Im folgenden Jahre, 1650,
trat neuerdings eine kaiserliche subdelegirte Commission in Ravensburg
zusammen, welche noch mehrere zwischen den beiden Religionstheilen der
Stadt Dinkelsbühel strittig gebliebene oder früher offen gelassene
Fragen über politische und kirchliche Gegenstände durch einen
Receß vom 8. Juli 1650, der Ravensburger Receß genannt, beschied
und austrug. Eine letzte allseitige Ausgleichung geschah endlich noch durch
einen zwischen den Bürgermeister und Räthen beider Religionstheile
am 7. Sept. 1651 geschlossenen Pcifications-Receß, welcher namentlich
die Feiertags-Frage zum Abschlusse brachte und bezüglich Errichtung
einer lateinischen protestantischen Schule eine Ausgleichung herbeiführte.

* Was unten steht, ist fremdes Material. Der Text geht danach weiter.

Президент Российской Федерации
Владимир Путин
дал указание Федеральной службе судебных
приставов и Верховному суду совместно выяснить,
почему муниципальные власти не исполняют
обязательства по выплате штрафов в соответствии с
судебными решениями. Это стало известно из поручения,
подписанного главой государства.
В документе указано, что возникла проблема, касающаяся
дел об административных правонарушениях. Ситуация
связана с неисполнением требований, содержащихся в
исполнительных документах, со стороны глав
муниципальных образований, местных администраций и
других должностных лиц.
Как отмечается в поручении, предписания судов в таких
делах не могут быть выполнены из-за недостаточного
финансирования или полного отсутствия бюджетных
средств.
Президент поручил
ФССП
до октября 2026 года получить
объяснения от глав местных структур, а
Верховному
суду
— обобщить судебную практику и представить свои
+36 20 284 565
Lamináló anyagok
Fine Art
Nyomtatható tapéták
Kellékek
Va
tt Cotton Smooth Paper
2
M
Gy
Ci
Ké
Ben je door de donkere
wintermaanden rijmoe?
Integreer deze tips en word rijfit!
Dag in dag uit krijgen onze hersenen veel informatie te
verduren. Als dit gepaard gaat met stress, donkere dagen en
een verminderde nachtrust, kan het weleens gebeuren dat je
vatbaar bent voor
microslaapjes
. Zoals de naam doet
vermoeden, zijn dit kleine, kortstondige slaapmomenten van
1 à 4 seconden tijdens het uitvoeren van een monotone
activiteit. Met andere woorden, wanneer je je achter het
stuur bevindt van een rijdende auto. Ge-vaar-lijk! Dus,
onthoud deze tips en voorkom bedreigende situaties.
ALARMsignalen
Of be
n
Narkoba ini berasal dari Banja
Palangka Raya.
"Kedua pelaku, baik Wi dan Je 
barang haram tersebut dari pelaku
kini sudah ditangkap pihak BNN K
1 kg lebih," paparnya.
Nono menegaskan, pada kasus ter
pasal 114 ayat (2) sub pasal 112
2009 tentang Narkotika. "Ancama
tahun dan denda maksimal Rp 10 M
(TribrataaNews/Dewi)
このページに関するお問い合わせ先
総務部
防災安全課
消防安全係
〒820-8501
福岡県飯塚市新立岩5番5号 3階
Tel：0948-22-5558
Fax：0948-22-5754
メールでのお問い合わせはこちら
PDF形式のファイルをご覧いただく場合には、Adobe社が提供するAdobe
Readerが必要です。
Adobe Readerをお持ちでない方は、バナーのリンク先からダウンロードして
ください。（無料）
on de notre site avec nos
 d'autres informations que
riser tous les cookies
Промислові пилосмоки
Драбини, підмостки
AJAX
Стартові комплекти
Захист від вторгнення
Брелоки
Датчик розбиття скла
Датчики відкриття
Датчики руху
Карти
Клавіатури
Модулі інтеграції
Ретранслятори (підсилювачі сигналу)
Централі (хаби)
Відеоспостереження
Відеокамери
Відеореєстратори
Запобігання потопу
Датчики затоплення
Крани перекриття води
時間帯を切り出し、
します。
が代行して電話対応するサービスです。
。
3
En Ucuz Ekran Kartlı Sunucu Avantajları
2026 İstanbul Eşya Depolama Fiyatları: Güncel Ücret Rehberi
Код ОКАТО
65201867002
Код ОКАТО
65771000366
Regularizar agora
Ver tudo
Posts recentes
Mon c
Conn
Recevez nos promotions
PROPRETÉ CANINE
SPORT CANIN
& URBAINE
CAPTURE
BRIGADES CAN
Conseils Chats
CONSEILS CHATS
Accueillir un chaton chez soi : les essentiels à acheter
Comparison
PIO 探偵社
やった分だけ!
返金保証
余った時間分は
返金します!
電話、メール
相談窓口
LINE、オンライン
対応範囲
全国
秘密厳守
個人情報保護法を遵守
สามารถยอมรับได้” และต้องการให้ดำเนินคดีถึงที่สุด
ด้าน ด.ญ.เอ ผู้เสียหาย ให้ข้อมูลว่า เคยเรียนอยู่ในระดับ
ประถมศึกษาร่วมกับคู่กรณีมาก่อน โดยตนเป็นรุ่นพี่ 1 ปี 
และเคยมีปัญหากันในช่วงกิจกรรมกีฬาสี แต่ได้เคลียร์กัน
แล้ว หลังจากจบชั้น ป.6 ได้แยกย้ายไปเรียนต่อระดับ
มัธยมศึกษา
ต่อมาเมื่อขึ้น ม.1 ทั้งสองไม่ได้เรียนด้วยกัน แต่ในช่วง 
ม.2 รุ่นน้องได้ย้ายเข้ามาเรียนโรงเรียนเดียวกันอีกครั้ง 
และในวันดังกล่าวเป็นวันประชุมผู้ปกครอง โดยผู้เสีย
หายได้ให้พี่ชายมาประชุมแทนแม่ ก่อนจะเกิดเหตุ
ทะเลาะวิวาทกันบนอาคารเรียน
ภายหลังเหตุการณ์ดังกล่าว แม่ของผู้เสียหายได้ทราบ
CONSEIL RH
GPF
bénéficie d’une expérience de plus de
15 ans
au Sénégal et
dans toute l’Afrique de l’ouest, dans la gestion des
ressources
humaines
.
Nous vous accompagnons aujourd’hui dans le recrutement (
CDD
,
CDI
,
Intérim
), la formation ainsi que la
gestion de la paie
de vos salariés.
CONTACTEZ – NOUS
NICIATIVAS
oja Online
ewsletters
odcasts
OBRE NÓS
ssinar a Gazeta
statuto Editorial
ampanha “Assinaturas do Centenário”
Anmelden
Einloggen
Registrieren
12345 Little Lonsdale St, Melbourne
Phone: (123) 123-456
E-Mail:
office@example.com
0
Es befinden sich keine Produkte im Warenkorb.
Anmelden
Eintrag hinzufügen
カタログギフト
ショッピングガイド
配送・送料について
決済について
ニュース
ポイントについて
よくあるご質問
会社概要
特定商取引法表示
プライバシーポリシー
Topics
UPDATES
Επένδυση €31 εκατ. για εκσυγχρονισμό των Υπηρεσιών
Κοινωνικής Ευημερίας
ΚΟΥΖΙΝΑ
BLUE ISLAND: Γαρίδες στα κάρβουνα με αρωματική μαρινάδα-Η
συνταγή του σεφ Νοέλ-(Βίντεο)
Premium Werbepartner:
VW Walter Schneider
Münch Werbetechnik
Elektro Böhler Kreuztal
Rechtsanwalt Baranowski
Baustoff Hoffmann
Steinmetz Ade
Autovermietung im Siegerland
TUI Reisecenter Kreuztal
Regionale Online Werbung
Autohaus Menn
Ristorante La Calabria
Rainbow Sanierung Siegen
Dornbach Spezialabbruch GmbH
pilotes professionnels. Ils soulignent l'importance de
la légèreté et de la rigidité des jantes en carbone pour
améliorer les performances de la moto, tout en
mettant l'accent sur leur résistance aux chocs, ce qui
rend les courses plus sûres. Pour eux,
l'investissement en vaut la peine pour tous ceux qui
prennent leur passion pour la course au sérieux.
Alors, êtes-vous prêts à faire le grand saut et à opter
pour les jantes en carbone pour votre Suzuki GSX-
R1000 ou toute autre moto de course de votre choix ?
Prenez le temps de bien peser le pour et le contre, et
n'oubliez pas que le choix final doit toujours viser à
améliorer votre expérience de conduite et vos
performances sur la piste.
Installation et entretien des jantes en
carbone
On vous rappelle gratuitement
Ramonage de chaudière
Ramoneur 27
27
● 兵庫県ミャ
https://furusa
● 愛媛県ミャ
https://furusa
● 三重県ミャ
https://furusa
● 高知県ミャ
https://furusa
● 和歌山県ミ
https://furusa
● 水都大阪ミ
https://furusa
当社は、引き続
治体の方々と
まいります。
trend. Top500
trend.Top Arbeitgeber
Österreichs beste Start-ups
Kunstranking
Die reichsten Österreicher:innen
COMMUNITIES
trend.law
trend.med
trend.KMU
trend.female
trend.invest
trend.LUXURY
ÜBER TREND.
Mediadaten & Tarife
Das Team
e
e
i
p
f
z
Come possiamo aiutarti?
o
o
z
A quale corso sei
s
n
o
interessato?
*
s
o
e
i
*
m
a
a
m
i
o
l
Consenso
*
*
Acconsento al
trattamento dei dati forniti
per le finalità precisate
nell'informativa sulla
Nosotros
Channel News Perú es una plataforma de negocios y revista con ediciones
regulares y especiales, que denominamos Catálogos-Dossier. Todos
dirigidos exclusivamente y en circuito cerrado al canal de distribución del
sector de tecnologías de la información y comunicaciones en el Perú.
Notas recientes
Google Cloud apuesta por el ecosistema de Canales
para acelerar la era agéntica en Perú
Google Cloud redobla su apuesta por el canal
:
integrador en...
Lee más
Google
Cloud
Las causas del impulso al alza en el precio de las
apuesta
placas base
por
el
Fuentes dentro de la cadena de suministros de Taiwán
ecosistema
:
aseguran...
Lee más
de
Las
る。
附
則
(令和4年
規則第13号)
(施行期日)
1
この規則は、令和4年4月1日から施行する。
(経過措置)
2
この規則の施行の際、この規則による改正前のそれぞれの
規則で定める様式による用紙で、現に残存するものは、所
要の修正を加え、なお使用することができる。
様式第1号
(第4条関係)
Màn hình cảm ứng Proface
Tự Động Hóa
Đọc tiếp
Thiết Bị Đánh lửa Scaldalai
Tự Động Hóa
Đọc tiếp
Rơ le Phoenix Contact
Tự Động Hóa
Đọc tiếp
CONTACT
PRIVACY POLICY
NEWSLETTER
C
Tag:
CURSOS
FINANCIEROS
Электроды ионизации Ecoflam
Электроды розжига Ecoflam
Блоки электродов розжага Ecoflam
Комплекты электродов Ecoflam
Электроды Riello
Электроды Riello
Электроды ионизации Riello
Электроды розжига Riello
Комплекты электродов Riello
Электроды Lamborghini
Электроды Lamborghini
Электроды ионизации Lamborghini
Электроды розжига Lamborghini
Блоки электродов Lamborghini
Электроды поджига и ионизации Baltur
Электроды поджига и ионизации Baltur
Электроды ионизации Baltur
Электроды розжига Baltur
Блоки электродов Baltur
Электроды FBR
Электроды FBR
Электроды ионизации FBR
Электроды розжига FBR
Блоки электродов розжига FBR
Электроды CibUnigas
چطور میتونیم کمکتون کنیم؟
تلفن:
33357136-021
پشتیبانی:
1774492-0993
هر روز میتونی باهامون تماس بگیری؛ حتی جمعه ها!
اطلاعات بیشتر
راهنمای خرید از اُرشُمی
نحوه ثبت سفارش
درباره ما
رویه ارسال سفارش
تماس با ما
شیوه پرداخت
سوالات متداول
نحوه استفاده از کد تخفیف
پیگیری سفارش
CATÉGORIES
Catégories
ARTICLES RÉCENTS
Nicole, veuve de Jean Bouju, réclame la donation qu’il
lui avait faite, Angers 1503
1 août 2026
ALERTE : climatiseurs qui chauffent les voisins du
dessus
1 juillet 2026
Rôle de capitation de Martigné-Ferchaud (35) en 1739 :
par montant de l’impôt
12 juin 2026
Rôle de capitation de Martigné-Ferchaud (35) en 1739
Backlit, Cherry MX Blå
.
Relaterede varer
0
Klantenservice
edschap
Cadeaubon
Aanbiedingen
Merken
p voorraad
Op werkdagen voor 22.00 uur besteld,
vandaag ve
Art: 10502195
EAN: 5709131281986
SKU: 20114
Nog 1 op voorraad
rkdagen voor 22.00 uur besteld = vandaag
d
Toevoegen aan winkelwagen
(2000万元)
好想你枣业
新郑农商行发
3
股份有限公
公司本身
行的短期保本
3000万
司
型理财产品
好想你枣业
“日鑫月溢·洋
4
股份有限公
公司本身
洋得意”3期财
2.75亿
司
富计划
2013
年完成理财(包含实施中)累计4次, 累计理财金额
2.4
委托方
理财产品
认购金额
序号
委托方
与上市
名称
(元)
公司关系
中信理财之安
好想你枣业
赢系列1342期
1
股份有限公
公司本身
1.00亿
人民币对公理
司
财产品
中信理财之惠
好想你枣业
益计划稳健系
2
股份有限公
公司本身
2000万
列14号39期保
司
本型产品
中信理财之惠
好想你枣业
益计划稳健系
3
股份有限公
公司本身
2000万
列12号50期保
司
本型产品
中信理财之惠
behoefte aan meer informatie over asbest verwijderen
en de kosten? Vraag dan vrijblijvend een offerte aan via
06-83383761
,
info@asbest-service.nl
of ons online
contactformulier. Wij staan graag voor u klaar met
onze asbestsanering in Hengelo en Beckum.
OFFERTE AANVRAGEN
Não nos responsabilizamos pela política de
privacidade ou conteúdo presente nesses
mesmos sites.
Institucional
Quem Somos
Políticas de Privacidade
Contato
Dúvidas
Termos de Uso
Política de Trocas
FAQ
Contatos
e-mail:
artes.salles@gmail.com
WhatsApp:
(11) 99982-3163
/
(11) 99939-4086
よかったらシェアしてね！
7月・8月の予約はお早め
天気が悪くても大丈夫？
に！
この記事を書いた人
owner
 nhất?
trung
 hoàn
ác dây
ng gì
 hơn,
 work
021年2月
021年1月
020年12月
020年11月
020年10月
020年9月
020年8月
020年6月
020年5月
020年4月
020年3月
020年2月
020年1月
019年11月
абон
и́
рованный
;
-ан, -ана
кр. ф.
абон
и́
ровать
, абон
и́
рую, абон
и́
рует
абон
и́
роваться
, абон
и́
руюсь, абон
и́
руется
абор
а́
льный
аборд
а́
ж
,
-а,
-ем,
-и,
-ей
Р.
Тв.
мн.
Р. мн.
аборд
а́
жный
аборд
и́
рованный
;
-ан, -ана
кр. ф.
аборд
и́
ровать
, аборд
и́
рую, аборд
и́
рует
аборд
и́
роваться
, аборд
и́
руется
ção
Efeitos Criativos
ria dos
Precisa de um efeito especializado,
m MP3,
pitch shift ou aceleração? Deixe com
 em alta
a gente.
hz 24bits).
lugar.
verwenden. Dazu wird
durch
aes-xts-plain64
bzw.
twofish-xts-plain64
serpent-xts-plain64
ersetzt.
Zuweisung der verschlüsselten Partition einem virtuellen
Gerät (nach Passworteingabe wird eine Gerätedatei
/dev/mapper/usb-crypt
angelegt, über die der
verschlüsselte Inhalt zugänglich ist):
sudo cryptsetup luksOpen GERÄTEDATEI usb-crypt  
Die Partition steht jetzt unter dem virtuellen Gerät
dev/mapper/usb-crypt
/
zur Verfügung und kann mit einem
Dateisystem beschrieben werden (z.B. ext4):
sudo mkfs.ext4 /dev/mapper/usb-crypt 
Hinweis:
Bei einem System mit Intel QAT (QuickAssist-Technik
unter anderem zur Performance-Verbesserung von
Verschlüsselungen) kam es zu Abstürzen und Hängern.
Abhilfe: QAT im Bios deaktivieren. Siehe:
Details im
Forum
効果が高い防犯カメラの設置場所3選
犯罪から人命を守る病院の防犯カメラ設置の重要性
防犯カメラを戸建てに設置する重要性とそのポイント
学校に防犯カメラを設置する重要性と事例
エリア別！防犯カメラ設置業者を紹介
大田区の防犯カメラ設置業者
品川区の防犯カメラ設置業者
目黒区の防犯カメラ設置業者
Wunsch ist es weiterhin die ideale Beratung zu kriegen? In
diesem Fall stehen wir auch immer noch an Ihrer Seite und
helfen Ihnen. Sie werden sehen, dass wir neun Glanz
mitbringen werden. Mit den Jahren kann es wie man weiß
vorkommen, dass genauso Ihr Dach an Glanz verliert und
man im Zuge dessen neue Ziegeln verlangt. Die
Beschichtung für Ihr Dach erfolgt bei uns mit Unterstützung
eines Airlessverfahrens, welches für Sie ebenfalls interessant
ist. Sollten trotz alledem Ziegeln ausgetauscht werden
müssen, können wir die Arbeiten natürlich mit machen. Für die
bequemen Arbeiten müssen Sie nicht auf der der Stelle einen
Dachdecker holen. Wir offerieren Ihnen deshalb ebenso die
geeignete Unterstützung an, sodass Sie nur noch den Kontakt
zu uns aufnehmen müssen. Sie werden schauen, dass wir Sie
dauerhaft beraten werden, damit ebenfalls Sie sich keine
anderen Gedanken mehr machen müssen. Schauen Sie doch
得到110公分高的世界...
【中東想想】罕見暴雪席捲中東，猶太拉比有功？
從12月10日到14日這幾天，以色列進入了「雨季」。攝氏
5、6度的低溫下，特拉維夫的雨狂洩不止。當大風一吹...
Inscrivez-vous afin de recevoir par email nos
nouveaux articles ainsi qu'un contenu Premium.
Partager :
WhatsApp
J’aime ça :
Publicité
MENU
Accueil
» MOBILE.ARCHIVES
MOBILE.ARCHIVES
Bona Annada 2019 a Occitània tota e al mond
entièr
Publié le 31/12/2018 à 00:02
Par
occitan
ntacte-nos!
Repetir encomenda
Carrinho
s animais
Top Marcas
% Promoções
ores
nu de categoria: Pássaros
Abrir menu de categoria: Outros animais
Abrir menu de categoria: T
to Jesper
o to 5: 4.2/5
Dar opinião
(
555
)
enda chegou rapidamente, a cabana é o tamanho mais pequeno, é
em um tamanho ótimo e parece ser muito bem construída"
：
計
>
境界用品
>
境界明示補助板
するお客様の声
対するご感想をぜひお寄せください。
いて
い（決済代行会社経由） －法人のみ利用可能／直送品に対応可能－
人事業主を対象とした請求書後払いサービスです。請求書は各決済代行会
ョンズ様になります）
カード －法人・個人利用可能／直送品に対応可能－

Eine lateinische Schule gestand der katholische Rathstheil den Augsburger
Confessions-Verwandten nicht zu, weil sie eine solche im J. 1624 nicht
gehabt hatten, verglich sich aber mit ihnen dahin, daß einer von
den beiden protestantischen deutschen Schulmeistern neben seiner deutschen
Schule die Jugend auch im lateinischen Lesen, Schreiben, Singen, Dekliniren
und Conjugiren unterweisen möge, wonach sie von ihren Eltern entweder
an andere Orte verschickt, oder in die katholische lateinische Schule zu
Dinkelsbühel verschafft werden sollen30).
Obgleich
aber durch den Friedensschluß und durch obige wegen örtlicher
Verhältnisse veranlaßte besondern Verträge für ein
friedliches Zusammenleben der Katholiken und Protestanten in Dinkelsbühel
ausreichende Grundlagen gegeben schienen, fehlte es doch auch während
der zweiten Hälfte des 17. Jahrhunderts zwischen den beiden Religionstheilen
nicht an Irrungen, Befeindungen, Gehässigkeiten, welche zu beständigen
Beschwerden beim Kaiser und bei den Reichsgerichten führten und noch
weit in das 18. Jahrhundert hineinreichen31).